THOMAS DORET: (as Cyril) (French spoken)

CECILE DE FRANCE: (as Samantha) (French spoken)

DORET: (as Cyril) (French spoken)

MONDELLO: Samantha, struck by this desperate little boy, finds out who his dad sold the bike to and buys it back. And when Cyril asks, she even lets him stay with her on weekends. Why? Well, an American filmmaker would feel obligated to give her an explanatory back story, but the Dardenne brothers tend not to explain much in their eloquently unforced pictures. They just let her help this kid, which is not an easy task.


FRANCE: (as Samantha) (French spoken)

DORET: (as Cyril) (French spoken)

MONDELLO: Cyril's a wild child, furious at the world, convinced against all evidence that his father still cares, and when dad disappoints, looking for father figures in terrible places. If you've seen other Dardenne brother films - the ones, say, where a drifter sells his girlfriend's infant on the black market - it will worry you when Cyril falls in with a neighborhood tough. "The Kid with a Bike" may find its writer-director siblings in what is for them an almost sunny frame of mind, but that's hardly the end of Cyril's tough ride through childhood.

The Duplass brothers traffic in more whimsical down-to-earthiness - shambling, squirmy low-budget comedies about the awkward situations that real people find themselves in. Jeff, for instance, the 30-something slacker who still, as the title indicates, lives at home, much to his mother's annoyance.


SUSAN SARANDON: (as Sharon) Hello?

JASON SEGEL: (as Jeff) Mom?

SARANDON: (as Sharon) Jeff.

SEGEL: (as Jeff) Hi.

SARANDON: (as Sharon) You know you're supposed to say hello when you pick up the phone.

SEGEL: (as Jeff) Yeah, I know. I thought that maybe you were somebody else, but you're not.

SARANDON: (as Sharon) What do you do in the basement? You're not cleaning it.

SEGEL: (as Jeff) Do you really want to know? You didn't like it last time we had this conversation.

SARANDON: (as Sharon) OK. No. know what? You're right. I don't. I don't.

SEGEL: (as Jeff) OK.

MONDELLO: Jeff's played by Jason Segel. Susan Sarandon is his mom and Ed Helms, his annoying older sibling, a big-name cast for the Duplass brothers.
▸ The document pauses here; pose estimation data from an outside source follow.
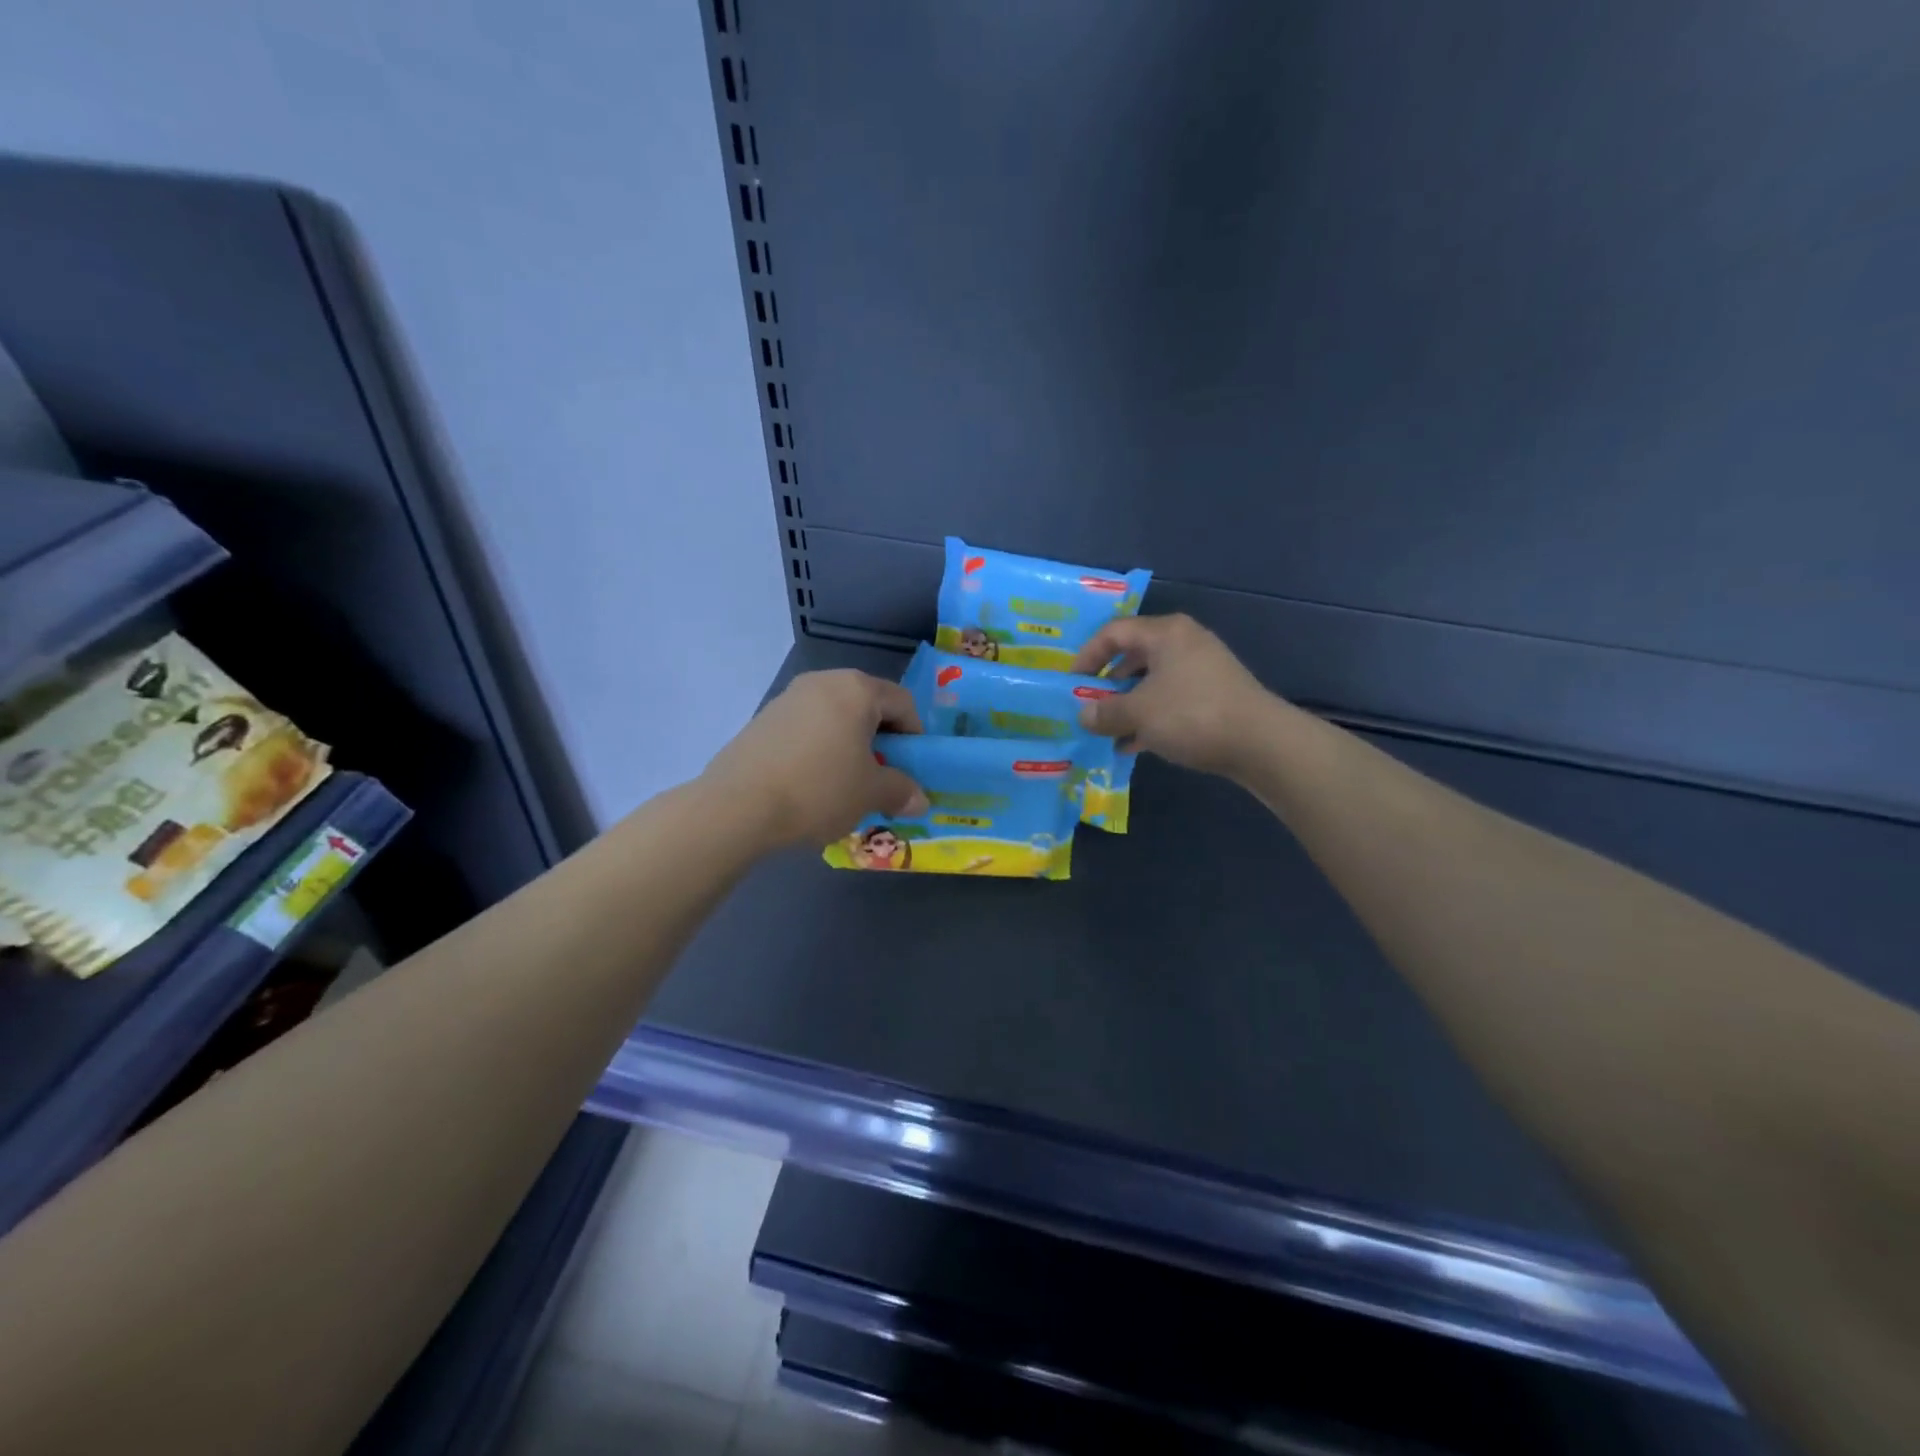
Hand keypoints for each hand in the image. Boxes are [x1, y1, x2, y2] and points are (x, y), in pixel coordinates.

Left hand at [702, 670, 928, 847]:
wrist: (737, 806)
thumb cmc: (819, 789)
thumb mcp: (870, 794)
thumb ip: (901, 791)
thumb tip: (921, 800)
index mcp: (857, 689)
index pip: (903, 703)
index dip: (915, 737)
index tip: (911, 769)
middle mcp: (823, 682)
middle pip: (867, 706)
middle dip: (881, 741)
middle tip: (881, 777)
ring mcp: (788, 697)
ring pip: (835, 717)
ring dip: (849, 745)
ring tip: (844, 784)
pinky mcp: (763, 719)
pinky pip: (806, 729)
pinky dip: (819, 749)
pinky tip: (811, 783)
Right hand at [1070, 614, 1278, 776]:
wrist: (1261, 743)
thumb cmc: (1192, 715)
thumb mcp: (1139, 713)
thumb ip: (1105, 712)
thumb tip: (1083, 714)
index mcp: (1165, 633)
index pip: (1114, 632)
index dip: (1087, 655)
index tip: (1071, 683)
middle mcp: (1184, 643)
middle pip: (1133, 656)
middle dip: (1107, 683)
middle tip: (1087, 705)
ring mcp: (1202, 669)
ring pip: (1151, 681)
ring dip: (1126, 705)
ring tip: (1106, 731)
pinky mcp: (1213, 696)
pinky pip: (1169, 700)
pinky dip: (1149, 717)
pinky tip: (1132, 744)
Their rep comes from flicks so scruffy they're labeled mumblecore. But in "Jeff, Who Lives at Home," they use that same low-rent vibe to get at a kid's need for family and love, much as "Kid with a Bike" does.


SEGEL: (as Jeff) I've been having this really weird dream about dad lately. He says, Pat, what's the greatest day in the history of the world? And I'm like, dad, I don't know. And he just looks at me and he smiles and...

ED HELMS: (as Pat) Today. It's just today.

SEGEL: (as Jeff) How did you know that?

MONDELLO: Brothers just know, right, which may be why these two pairs of filmmaking brothers, Mark and Jay Duplass and Jean-Pierre and Luc Dardenne, can bring such warmth to tales of loners: an 11-year-old looking for his bike, and a man-child looking for direction. I'm Bob Mondello.